Non-radical PMS activation by the nanohybrid material with periodic confinement of reduced graphene oxide (rGO) and Cu hydroxides

• Published in: Journal of hazardous materials Vol. 392; p. 122316
• Main Authors: Shahzad, Ajmal, Ali, Jawad, Ifthikar, Jerosha, Aregay, Gebremedhin G., Zhu, Jingyi, Chen, Zhulei, Chen, Zhuqi
• Format: Journal Article
• Language: English
• Published: Netherlands Elsevier B.V 15.06.2020
• Subjects: active sites; bisphenol A; catalysts; copper; copper nanoparticles; electron paramagnetic resonance spectroscopy; graphene oxide; hydroxides; Layered double hydroxide; nanohybrids; Nonradical pathway; Peroxymonosulfate; pollutants; pollution control; Reduced graphene oxide; Singlet oxygen; superoxide anion; Nonradical pathway; Singlet oxygen; Peroxymonosulfate; Reduced graphene oxide; Layered double hydroxide
• ISSN: 0304-3894; 1873-3336; 1873-3336
• DOI: 10.1016/j.jhazmat.2020.122316

[Display omitted] •Cu-rGO LDH nanohybrid fabricated by intercalating rGO inside the LDH galleries.•Cu-rGO LDH exhibited higher surface area and electrical conductivity.•Cu-rGO LDH/PMS induced nonradical pathway.•1O2 generated through SO5− owing to electron conduction between PMS and Cu2+. A new strategy was applied by periodic stacking of active sites of Cu and reduced graphene oxide (rGO) in the form of Cu-rGO LDH nanohybrid material.

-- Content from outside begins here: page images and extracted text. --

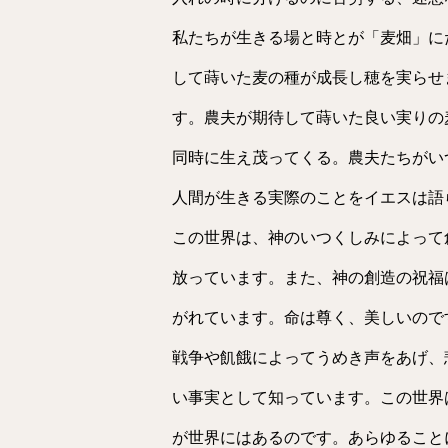
私たちが生きる場と時とが「麦畑」に
して蒔いた麦の種が成長し穂を実らせ
す。農夫が期待して蒔いた良い実りの
同時に生え茂ってくる。農夫たちがい
人間が生きる実際のことをイエスは語
この世界は、神のいつくしみによって
放っています。また、神の創造の祝福
がれています。命は尊く、美しいので
戦争や飢餓によってうめき声をあげ、
い事実として知っています。この世界
が世界にはあるのです。あらゆること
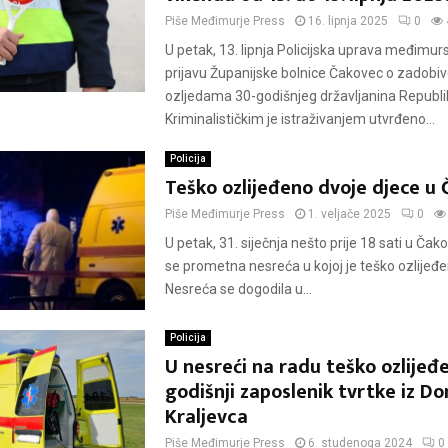
Piše
Međimurje Press
16. lipnja 2025
0
U petak, 13. lipnja Policijska uprava međimur
prijavu Županijske bolnice Čakovec o zadobi
ozljedama 30-godišnjeg državljanina Republike
Kriminalističkim je istraživanjem utvrđeno...
Policija
Teško ozlijeđeno dvoje djece u
Piše
Međimurje Press
1. veljače 2025
0
U petak, 31. siječnja nešto prije 18 sati u Ča
se prometna nesreća u kojoj je teško ozlijeđe
Nesreća se dogodila u...
Policija
U nesreći na radu teško ozlijeđ
godišnji zaposlenik tvrtke iz Do
Kraljevca
Piše
Međimurje Press
6. studenoga 2024
0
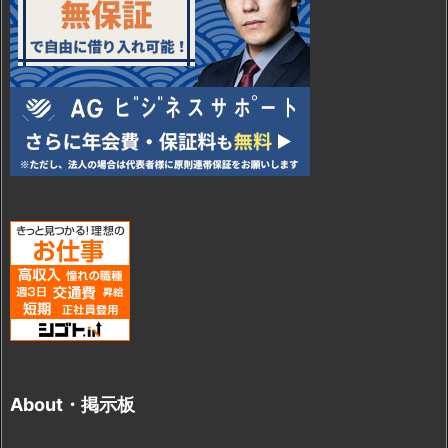
About・掲示板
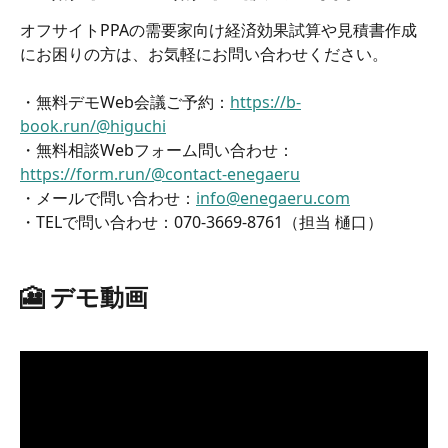
オフサイトPPAの需要家向け経済効果試算や見積書作成
にお困りの方は、お気軽にお問い合わせください。
・無料デモWeb会議ご予約：
https://b-
book.run/@higuchi
・無料相談Webフォーム問い合わせ：
https://form.run/@contact-enegaeru
・メールで問い合わせ：
info@enegaeru.com
・TELで問い合わせ：070-3669-8761（担当 樋口）
🎦 デモ動画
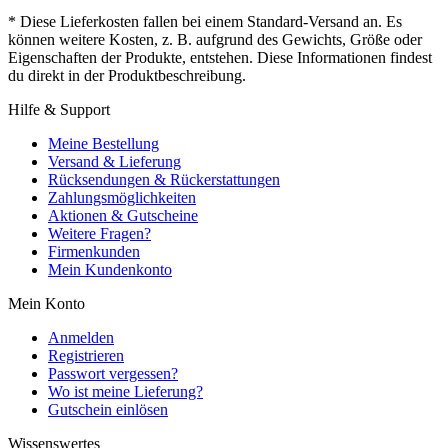
* Diese Lieferkosten fallen bei einem Standard-Versand an. Es
können weitere Kosten, z. B. aufgrund des Gewichts, Größe oder
Eigenschaften der Produkte, entstehen. Diese Informationen findest
du direkt in der Produktbeschreibung.
Hilfe & Support
Meine Bestellung
Versand & Lieferung
Rücksendungen & Rückerstattungen
Zahlungsmöglichkeiten
Aktionen & Gutscheine
Weitere Fragen?
Firmenkunden
Mein Kundenkonto
Mein Konto
Anmelden
Registrieren
Passwort vergessen?
Wo ist meine Lieferung?
Gutschein einlösen
Wissenswertes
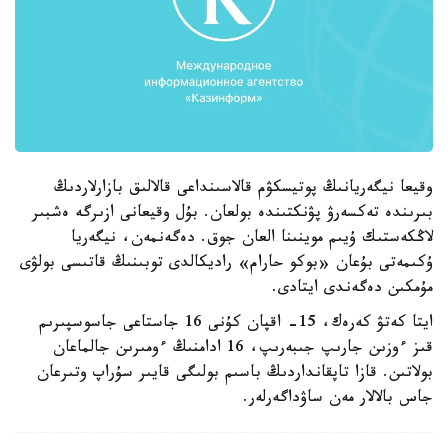
وقيعا نيگەريانىڭ پوتيسكۋم قالاسىنداعى قالالىق بازارلاردىڭ
بىرىندە تەكسەرۋ پۋنكتىندە بولعان. بۇل وقيعانى ازىرگە ەشبىر
لاڭكەستىك ۇيىم موينىنا العان جوق. دەگەنمەن، نيگەريا
ۇكىمەتى بۇعان «بوكو حارام» راديكالدى توبىنىڭ قاتىسى بولۋى
مۇمكىن دەگەندى ايتادى.
ايتا كەتۋ كەرەك، 15- اقپان كۇنى 16 جاستاعى جاسوسپىرىم
قىز ءوزىن جارىپ جىبەرىپ، 16 ادامنىڭ ءومىرىن جالماعان
بولاتىن. قازا تاپقانداردىڭ باسىم بولىگى قايىر سۇراپ وتىرعان
جاس بالالار مەن ساۋداگەرلەر.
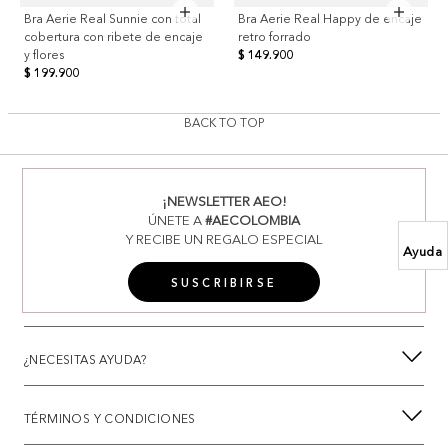
Bra Aerie Real Sunnie con total
Bra Aerie Real Happy de encaje
cobertura con ribete de encaje
retro forrado
y flores
$ 149.900
$ 199.900
BACK TO TOP
¡NEWSLETTER AEO!
ÚNETE A
#AECOLOMBIA
Y RECIBE UN REGALO ESPECIAL
Ayuda
SUSCRIBIRSE
¿NECESITAS AYUDA?
TÉRMINOS Y CONDICIONES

The experimental results revealed that newly prepared Cu-rGO LDH nanohybrid material was extremely reactive in PMS activation as evident from the degradation rate of 0.115 min−1, much higher than Mn-rGO LDH (0.071 min−1), Zn-rGO LDH (0.023 min−1) or other benchmarked material used during the degradation of bisphenol A (BPA). This excellent activity of Cu-rGO LDH nanohybrid was attributed to the better PMS utilization efficiency as compared to the other catalysts. Additionally, the characterization techniques disclosed that the layer by layer arrangement of active sites in the Cu-rGO LDH catalyst promotes interfacial electron mobility owing to the synergistic association between Cu in LDH and interlayered rGO. Based on the in-situ electron paramagnetic resonance spectroscopy (EPR) and chemical scavengers, singlet oxygen (1O2) was unveiled as dominant reactive species for pollutant removal, resulting from the recombination of superoxides (O2−) or reduction of active Cu centers. We believe that this novel Cu-rGO LDH/PMS system will open up a new avenue to design efficient metal-carbon nanohybrid catalysts for the degradation of emerging aquatic pollutants in a real application.